OLD DOGS — The audience can be sure to cackle at an old dog, reacting with grunts of canine confusion or curiosity over the antics of Robin Williams and John Travolta, in this comedy which centers around the characters played by Travolta and Williams. The characters are lifelong friends and business partners, but also polar opposites. The movie stumbles from one clumsy anecdotal sketch to the next and also stars Travolta’s real-life wife Kelly Preston, as a former lover of Williams’. A real family affair for Travolta, but not for the rest of us. PG for some mild, rude humor. 89 minutes.

1/2

PLANET 51 This sci-fi family tale offers passable computer imagery but is an aborted liftoff when it comes to the lame story of a human astronaut among little green aliens who, for some uninspired reason, are living the serene “Ozzie and Harriet” life of 1950s America.
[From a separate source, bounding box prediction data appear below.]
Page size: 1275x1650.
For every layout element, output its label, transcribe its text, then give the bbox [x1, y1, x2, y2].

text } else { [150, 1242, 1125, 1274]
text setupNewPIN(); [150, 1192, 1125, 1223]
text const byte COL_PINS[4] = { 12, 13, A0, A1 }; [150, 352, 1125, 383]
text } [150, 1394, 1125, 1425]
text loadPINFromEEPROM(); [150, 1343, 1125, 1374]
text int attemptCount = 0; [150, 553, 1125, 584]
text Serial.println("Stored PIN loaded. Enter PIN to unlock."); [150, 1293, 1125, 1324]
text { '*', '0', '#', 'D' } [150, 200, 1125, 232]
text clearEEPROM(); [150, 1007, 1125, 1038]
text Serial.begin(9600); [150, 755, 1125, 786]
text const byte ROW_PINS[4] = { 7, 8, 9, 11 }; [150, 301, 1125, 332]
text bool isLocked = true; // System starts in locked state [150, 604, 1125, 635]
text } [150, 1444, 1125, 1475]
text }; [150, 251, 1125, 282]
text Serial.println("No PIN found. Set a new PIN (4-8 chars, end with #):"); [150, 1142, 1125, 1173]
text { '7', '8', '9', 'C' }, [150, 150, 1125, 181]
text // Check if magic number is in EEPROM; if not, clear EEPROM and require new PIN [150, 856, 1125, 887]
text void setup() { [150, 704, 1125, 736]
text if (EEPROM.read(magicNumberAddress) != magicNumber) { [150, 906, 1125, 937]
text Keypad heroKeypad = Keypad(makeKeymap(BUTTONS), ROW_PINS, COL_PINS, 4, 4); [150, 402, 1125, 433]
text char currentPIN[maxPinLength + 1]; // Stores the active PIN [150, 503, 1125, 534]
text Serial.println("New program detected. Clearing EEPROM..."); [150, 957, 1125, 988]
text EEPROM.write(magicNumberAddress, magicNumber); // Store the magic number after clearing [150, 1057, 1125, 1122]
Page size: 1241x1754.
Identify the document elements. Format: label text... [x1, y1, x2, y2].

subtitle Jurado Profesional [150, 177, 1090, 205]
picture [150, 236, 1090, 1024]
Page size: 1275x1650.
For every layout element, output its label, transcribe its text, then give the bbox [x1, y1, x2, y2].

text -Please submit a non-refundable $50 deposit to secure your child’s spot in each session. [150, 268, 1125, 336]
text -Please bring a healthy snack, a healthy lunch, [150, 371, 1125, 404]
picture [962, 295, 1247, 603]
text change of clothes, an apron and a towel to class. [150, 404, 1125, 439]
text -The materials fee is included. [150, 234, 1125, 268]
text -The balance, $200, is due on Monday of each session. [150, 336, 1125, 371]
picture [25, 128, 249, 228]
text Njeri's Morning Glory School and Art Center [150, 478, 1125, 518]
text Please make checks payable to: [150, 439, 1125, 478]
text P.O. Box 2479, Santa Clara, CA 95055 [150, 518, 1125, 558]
PG for mild sci-fi action and some suggestive humor. 91 minutes.

1/2

THE TWILIGHT SAGA: NEW MOON As every Stephenie Meyer fan knows, this is the one where studly vampire Edward Cullen dumps human girlfriend Bella Swan for her own safety, and she turns to old chum Jacob Black for solace, unaware he’s a werewolf, and therefore Edward’s sworn enemy. Fans will turn out in legions, but many things are wrong with director Chris Weitz’s adaptation. PG-13 for some violence and action. 130 minutes.